··· Te lezen fragment ···

De kantonrechter stelt vast dat partijen geen vaste prijs voor het werk zijn overeengekomen. [gedaagde c.s.] is daarom een redelijke prijs voor het stucwerk verschuldigd als bedoeld in artikel 7:752 BW.
5.5.
Het is aan [eiser] om voldoende feiten te stellen waaruit volgt dat het door hem gevorderde bedrag een redelijke prijs betreft (zo volgt uit de hoofdregel van artikel 150 Rv).
De redelijke prijs wordt vastgesteld op € 2.496,86
5.6.
De kantonrechter stelt de redelijke prijs voor het stucwerk vast op € 2.496,86. Deze prijs is opgebouwd uit een bedrag van € 1.440 voor arbeidskosten en € 850,70 voor materiaalkosten, vermeerderd met 9% btw. Dit oordeel steunt op de volgende overwegingen (5.7 – 5.14).

···

**Doel a**
Bewerk in de lijst het stuk dat loopt van het begin tot en met de regel met "export const myFeature" door "myFeature" te vervangen door "priceFeature", en geef dat stuk verder ongewijzigd opnieuw weer.
De lijst heeft niets met het fragment te maken.

··· Aangeleverde gegevens ···

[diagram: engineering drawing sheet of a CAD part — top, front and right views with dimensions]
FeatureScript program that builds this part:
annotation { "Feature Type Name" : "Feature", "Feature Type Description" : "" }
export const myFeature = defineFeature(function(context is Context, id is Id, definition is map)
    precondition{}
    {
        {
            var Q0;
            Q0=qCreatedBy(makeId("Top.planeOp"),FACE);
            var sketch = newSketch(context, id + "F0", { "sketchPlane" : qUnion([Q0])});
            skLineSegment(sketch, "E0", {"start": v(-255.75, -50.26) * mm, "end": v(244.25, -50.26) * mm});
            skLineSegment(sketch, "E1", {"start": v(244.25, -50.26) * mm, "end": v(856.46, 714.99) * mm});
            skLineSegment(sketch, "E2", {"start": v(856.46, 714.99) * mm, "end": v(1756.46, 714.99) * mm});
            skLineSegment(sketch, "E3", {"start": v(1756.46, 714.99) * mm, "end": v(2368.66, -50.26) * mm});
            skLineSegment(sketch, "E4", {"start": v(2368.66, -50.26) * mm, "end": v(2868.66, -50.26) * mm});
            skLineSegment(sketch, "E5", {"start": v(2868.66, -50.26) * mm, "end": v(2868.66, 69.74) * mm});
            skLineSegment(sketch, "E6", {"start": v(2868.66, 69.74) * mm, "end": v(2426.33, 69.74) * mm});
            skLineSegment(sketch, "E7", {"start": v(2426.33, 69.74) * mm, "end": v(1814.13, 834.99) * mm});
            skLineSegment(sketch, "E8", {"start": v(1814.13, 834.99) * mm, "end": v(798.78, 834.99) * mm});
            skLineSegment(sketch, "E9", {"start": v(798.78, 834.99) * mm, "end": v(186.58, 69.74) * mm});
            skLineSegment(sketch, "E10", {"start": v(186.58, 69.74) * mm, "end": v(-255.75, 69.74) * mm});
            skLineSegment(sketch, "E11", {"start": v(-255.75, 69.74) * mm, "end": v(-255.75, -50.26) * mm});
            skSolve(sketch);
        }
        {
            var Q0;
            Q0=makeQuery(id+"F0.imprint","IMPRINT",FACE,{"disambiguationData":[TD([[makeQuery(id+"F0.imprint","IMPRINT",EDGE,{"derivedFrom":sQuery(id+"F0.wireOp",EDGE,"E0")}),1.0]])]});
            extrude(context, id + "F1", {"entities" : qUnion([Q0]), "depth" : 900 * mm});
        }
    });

···

**Doel b**
Schrijf uit het fragment woordelijk de passage over die begint met de woorden "De redelijke prijs wordt" en eindigt met "(5.7 – 5.14).".

**Volledige uitwerking a**
[diagram: engineering drawing sheet of a CAD part — top, front and right views with dimensions]
FeatureScript program that builds this part:
annotation { "Feature Type Name" : "Feature", "Feature Type Description" : "" }
export const priceFeature = defineFeature(function(context is Context, id is Id, definition is map)

**Volledige uitwerking b**
De redelijke prijs wordt vastgesteld op € 2.496,86
5.6.
De kantonrechter stelt de redelijke prijs voor het stucwerk vast op € 2.496,86. Deze prijs is opgebouwd uit een bedrag van € 1.440 voor arbeidskosten en € 850,70 voor materiaalkosten, vermeerderd met 9% btw. Dit oordeel steunt op de volgende overwegingen (5.7 – 5.14).